● **Given records**
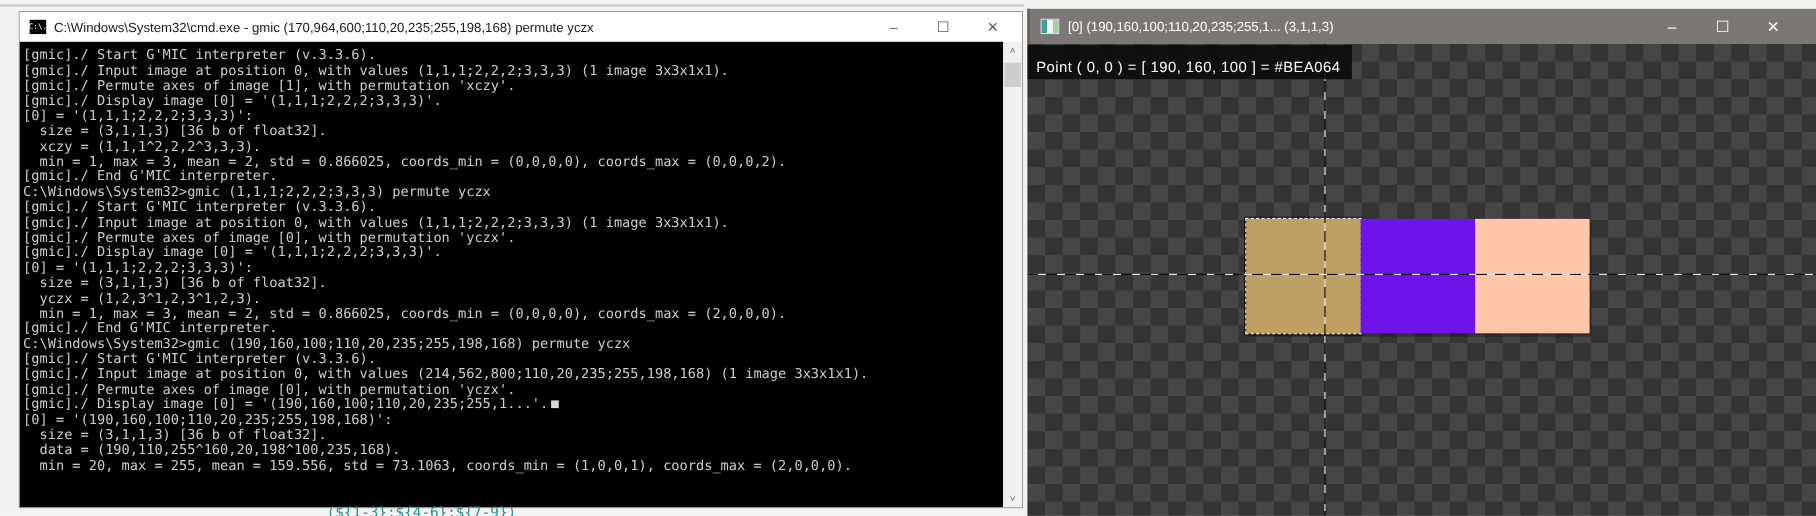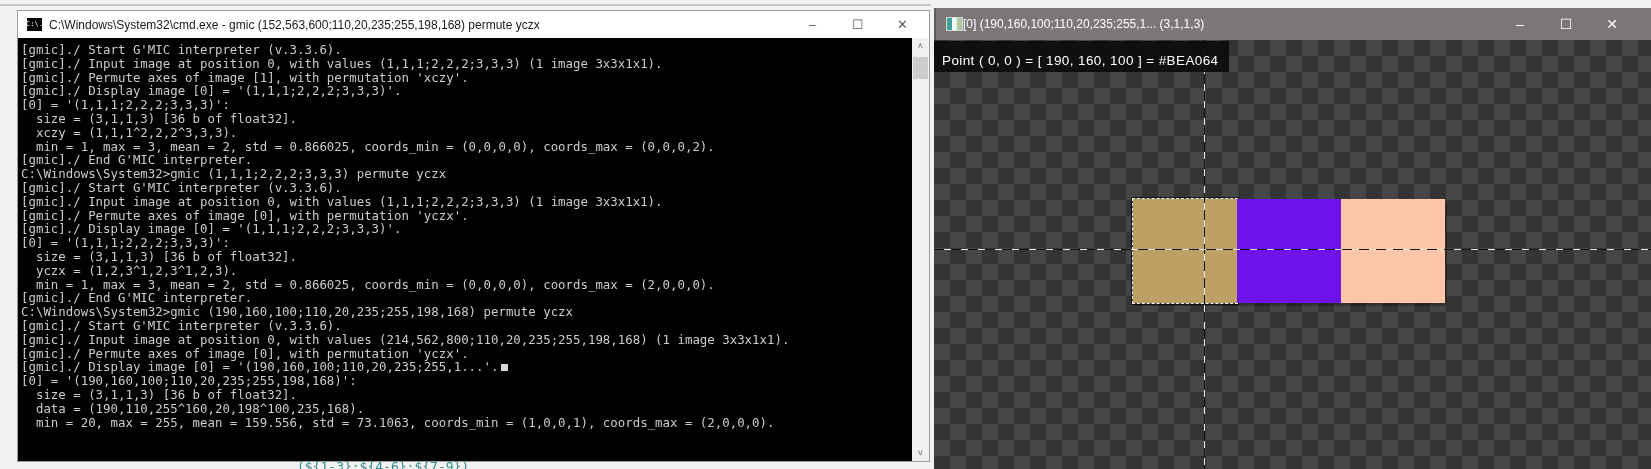--- a/index.html
+++ b/index.html
@@ -24,21 +24,21 @@
   .cmd-scrollbar{position:absolute;top:27px;right:0;bottom:0;width:17px;background:#f0f0f0;}
   .scroll-arrow{position:absolute;left:0;width:17px;height:16px;color:#606060;font-size:9px;display:flex;align-items:center;justify-content:center;}
   .scroll-arrow.up{top:0;}
   .scroll-arrow.down{bottom:0;}
   .scroll-thumb{position:absolute;left:1px;top:19px;width:15px;height:22px;background:#cdcdcd;}
 
   
   .gmic-window{position:absolute;left:934px;top:8px;width:717px;height:461px;}
   .g-titlebar{position:absolute;left:0;top:0;right:0;height:32px;background:#7b7777;border-left:2px solid #5f5b5b;display:flex;align-items:center;box-sizing:border-box;}
   .g-icon{width:15px;height:12px;margin-left:10px;border:1px solid #d9d9d9;background:linear-gradient(90deg,#3f9e98 0 34%,#eef7ee 34% 68%,#a9cba0 68%);flex:0 0 auto;}
-  .g-title{margin-left:0;color:#fff;font-size:12px;white-space:nowrap;overflow:hidden;flex:1 1 auto;}
+  .g-title{margin-left:8px;color:#fff;font-size:12px;white-space:nowrap;overflow:hidden;flex:1 1 auto;}
   .g-controls{display:flex;flex:0 0 auto;margin-right:16px;}
   .g-controls .wbtn{width:46px;height:30px;display:flex;align-items:center;justify-content:center;color:#fff;font-size:14px;}
   .g-client{position:absolute;left:0;top:32px;right:0;bottom:0;overflow:hidden;
     background-image:conic-gradient(var(--ck1,#464646) 25%,var(--ck2,#343434) 0 50%,var(--ck1,#464646) 0 75%,var(--ck2,#343434) 0);
     background-size:32px 32px;}
   .g-status{position:absolute;left:0;top:1px;height:24px;background:rgba(12,12,12,0.92);color:#fff;font-size:13.5px;letter-spacing:.4px;display:flex;align-items:center;padding:7px 10px 0 8px;z-index:5;white-space:pre;}
   .pixel-strip{position:absolute;left:199px;top:159px;height:104px;display:flex;z-index:2;box-shadow:2px 3px 0 rgba(30,10,5,0.35);}
   .swatch{width:104px;height:104px;position:relative;}
   .swatch.selected::after{content:'';position:absolute;inset:-1px;border:1px dashed #fff;outline:1px solid rgba(0,0,0,.65);pointer-events:none;}
   .crosshair-v{position:absolute;top:0;bottom:0;left:270px;width:1px;z-index:3;
@@ -51,21 +51,21 @@
 
 <div class="screen">
 
   <div class="page-divider"></div>
 
   <div class="cmd-window">
     <div class="cmd-titlebar">
       <div class="cmd-icon">
         <span>C:\.</span>
       </div>
-      <div class="cmd-title">C:\Windows\System32\cmd.exe - gmic  (152,563,600;110,20,235;255,198,168) permute yczx</div>
+      <div class="cmd-title">C:\Windows\System32\cmd.exe - gmic  (170,964,600;110,20,235;255,198,168) permute yczx</div>
       <div class="cmd-controls">
         <div class="wbtn">–</div>
         <div class="wbtn">☐</div>
         <div class="wbtn">✕</div>
       </div>
     </div>
     <div class="console">
         <div class="console-line">[gmic]./ Start G'MIC interpreter (v.3.3.6).</div>
         <div class="console-line">[gmic]./ Input image at position 0, with values (1,1,1;2,2,2;3,3,3) (1 image 3x3x1x1).</div>
         <div class="console-line">[gmic]./ Permute axes of image [1], with permutation 'xczy'.</div>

● **Description of the task**
Report each line of the material in which the string "border" occurs.

● **Written solution**
   .g-titlebar{position:absolute;left:0;top:0;right:0;height:32px;background:#7b7777;border-left:2px solid #5f5b5b;display:flex;align-items:center;box-sizing:border-box;}
   .g-icon{width:15px;height:12px;margin-left:10px;border:1px solid #d9d9d9;background:linear-gradient(90deg,#3f9e98 0 34%,#eef7ee 34% 68%,#a9cba0 68%);flex:0 0 auto;}
   .swatch.selected::after{content:'';position:absolute;inset:-1px;border:1px dashed #fff;outline:1px solid rgba(0,0,0,.65);pointer-events:none;}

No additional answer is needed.